Data is passed through the network from device to device using the most reliable communication links and most efficient path until the destination is reached. Two-way communication also helps to increase reliability, by allowing devices to acknowledge receipt of data and to require retransmission of data not received.

The mesh network is self-healing, in that if any disruption occurs within the network (such as a device failing or being removed), data is automatically re-routed. The built-in redundancy of having multiple pathways available helps to make the mesh network both robust and reliable.

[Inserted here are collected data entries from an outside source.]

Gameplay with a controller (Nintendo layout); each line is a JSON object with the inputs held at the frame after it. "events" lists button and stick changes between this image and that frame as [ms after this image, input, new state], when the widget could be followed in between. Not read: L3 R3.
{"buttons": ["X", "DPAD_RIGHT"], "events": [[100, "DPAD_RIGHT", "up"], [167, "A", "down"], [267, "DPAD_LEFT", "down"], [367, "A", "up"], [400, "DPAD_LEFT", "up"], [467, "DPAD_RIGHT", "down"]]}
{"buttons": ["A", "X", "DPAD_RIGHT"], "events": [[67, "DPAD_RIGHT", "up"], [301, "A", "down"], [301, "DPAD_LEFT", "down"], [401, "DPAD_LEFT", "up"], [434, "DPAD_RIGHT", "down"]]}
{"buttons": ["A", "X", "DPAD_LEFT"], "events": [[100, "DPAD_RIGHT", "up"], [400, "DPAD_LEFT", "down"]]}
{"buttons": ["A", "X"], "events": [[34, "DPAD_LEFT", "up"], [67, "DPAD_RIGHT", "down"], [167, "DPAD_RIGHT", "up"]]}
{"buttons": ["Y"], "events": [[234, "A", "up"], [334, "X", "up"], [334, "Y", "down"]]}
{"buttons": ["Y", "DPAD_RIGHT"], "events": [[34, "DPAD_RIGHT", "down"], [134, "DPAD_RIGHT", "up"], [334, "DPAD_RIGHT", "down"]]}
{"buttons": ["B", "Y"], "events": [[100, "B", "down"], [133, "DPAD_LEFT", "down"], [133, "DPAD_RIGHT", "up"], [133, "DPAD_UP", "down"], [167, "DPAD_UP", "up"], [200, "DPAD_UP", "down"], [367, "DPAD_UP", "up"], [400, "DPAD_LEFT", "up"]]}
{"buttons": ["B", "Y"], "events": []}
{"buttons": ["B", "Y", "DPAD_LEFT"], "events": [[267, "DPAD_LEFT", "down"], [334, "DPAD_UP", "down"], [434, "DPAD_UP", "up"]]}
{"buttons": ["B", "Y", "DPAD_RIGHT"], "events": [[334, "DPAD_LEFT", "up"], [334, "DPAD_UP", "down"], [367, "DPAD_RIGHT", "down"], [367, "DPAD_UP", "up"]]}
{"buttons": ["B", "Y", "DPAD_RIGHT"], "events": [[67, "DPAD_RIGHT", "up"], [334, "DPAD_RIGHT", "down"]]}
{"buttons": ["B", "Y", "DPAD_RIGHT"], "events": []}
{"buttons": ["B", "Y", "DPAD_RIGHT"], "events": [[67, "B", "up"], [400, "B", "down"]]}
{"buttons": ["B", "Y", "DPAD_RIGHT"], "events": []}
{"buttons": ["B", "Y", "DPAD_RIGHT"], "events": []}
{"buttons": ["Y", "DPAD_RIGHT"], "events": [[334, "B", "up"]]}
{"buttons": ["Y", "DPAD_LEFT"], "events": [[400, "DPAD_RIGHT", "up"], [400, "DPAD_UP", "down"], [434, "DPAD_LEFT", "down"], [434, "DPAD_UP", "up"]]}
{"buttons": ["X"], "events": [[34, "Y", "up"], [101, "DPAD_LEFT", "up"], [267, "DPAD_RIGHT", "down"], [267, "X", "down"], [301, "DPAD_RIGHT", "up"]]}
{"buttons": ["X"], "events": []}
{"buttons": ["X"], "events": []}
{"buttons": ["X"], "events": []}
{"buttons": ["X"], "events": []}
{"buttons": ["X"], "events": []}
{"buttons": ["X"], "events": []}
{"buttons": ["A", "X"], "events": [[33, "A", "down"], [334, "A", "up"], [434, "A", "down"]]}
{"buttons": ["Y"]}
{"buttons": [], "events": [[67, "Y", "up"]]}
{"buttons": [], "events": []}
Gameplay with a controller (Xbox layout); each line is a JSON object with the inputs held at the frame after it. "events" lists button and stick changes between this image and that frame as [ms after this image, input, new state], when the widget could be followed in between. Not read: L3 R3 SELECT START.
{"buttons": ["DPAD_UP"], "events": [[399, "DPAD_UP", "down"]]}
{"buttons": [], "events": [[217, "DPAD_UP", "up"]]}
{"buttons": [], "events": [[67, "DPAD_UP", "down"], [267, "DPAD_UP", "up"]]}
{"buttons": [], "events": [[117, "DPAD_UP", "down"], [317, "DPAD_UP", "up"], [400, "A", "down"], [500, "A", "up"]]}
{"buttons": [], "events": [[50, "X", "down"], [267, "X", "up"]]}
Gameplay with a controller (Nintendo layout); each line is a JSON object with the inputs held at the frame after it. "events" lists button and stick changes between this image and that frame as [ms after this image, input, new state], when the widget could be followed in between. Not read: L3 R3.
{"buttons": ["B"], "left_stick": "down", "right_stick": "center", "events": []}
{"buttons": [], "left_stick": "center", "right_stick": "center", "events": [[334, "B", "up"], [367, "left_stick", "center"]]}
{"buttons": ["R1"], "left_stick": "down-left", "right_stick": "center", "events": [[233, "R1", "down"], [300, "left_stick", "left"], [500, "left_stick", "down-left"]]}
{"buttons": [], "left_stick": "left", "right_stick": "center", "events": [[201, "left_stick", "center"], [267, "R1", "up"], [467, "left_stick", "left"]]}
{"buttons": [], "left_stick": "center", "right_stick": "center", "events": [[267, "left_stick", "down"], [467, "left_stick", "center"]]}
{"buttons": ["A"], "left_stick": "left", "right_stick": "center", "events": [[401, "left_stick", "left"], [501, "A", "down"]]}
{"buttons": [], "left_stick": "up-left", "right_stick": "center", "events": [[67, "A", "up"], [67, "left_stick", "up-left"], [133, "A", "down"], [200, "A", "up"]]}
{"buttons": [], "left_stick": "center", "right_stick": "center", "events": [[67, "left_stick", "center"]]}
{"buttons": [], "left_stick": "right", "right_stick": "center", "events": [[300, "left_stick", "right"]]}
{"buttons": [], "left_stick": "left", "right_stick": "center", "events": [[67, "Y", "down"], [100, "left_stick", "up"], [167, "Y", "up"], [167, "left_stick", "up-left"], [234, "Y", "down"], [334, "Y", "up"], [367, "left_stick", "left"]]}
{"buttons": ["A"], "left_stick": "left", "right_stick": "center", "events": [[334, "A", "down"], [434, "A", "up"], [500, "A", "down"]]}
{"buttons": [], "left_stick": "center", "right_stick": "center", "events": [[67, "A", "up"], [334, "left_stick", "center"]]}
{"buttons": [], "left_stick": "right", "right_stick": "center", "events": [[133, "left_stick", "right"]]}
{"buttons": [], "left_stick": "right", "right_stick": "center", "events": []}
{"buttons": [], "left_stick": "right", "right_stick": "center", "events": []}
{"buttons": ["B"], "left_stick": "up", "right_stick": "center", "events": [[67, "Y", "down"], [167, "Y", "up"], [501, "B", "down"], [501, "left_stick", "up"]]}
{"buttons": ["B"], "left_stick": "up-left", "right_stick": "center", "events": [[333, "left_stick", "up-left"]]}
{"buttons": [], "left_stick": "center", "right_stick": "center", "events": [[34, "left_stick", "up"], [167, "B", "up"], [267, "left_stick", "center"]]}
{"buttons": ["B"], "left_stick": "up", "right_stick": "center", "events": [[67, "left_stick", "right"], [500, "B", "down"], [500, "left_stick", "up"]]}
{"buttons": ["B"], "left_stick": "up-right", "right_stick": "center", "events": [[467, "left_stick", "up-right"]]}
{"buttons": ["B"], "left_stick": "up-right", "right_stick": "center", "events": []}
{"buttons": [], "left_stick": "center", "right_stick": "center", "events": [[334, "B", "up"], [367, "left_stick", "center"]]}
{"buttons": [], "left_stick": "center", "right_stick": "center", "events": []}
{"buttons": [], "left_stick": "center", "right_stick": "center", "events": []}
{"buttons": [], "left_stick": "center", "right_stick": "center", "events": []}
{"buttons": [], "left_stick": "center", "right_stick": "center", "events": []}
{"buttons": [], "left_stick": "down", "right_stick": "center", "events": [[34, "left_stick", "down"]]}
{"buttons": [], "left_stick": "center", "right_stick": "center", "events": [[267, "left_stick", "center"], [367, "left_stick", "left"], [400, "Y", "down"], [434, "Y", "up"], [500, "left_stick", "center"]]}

Mesh networks are also highly scalable, in that you can extend the network simply by adding more devices. The network’s self-configuring capabilities identify when a device is added: working out what type of device it is, where its neighbors are, and what the best path is through the network. Weak signals and dead zones can also be eliminated simply by adding more devices to the network.

Pros and cons

While mesh networks provide many benefits for lighting control, and removing the wires provides even more including increased flexibility and reduced installation costs. But no single solution is perfect for everyone. Below is a summary of both the pros and cons of wireless mesh lighting control:

  • Cost: Installation costs are greatly reduced without the need to run control wires from each device back to the central controller. However, wireless sensors and controls are sometimes more expensive than their wired counterparts, so some of the money you save on wiring may go back into purchasing the wireless devices.
  • Security: Both wired and wireless solutions provide effective security. Most wireless lighting technologies use 128-bit Advanced Encryption Standard (AES) security for communications. This security is robust enough that, in June 2003, the US Government announced that AES may be used to protect classified information.
  • Scalability: Wireless mesh solutions support more devices over greater distances than wired ones, which makes wireless ideal for multi-office and multi-floor installations. The nature of mesh networks means that simply adding new devices can extend the communication coverage of the network. And the wireless nature of the controls allows you to place them in areas that were previously difficult or costly to access.
  • Reliability: Both wired and wireless networks use mature technologies that offer great robustness and reliability. There is the potential of radio interference and data loss with some wireless technologies that share the same radio frequency (such as Wi-Fi® and ZigBee®). Fortunately, this problem is easily avoided for your lighting solution by selecting channels within the radio frequency that are not commonly used by other wireless devices. You can further protect yourself by selecting a wireless mesh technology like ZigBee, which can automatically switch to a new channel if it detects interference on the current channel.
  • Flexibility: This is one of the biggest benefits of wireless. Devices can be installed where they will provide maximum benefit instead of where it is easiest to run wires. Devices are also grouped into “zones” using addressing and software rather than hard wiring, which allows changes to be made at any time through simple software reconfiguration (no costly or disruptive rewiring required).
  • Complexity: Wireless allows you to avoid the complexity of connecting wires from hundreds (or thousands) of devices back to a controller, but that comes at a price. It can be more difficult to locate a device when you don’t have wires to follow. The good news is that tools are available to help you locate and identify devices during installation and commissioning, and for the ongoing operation, monitoring and maintenance of the system.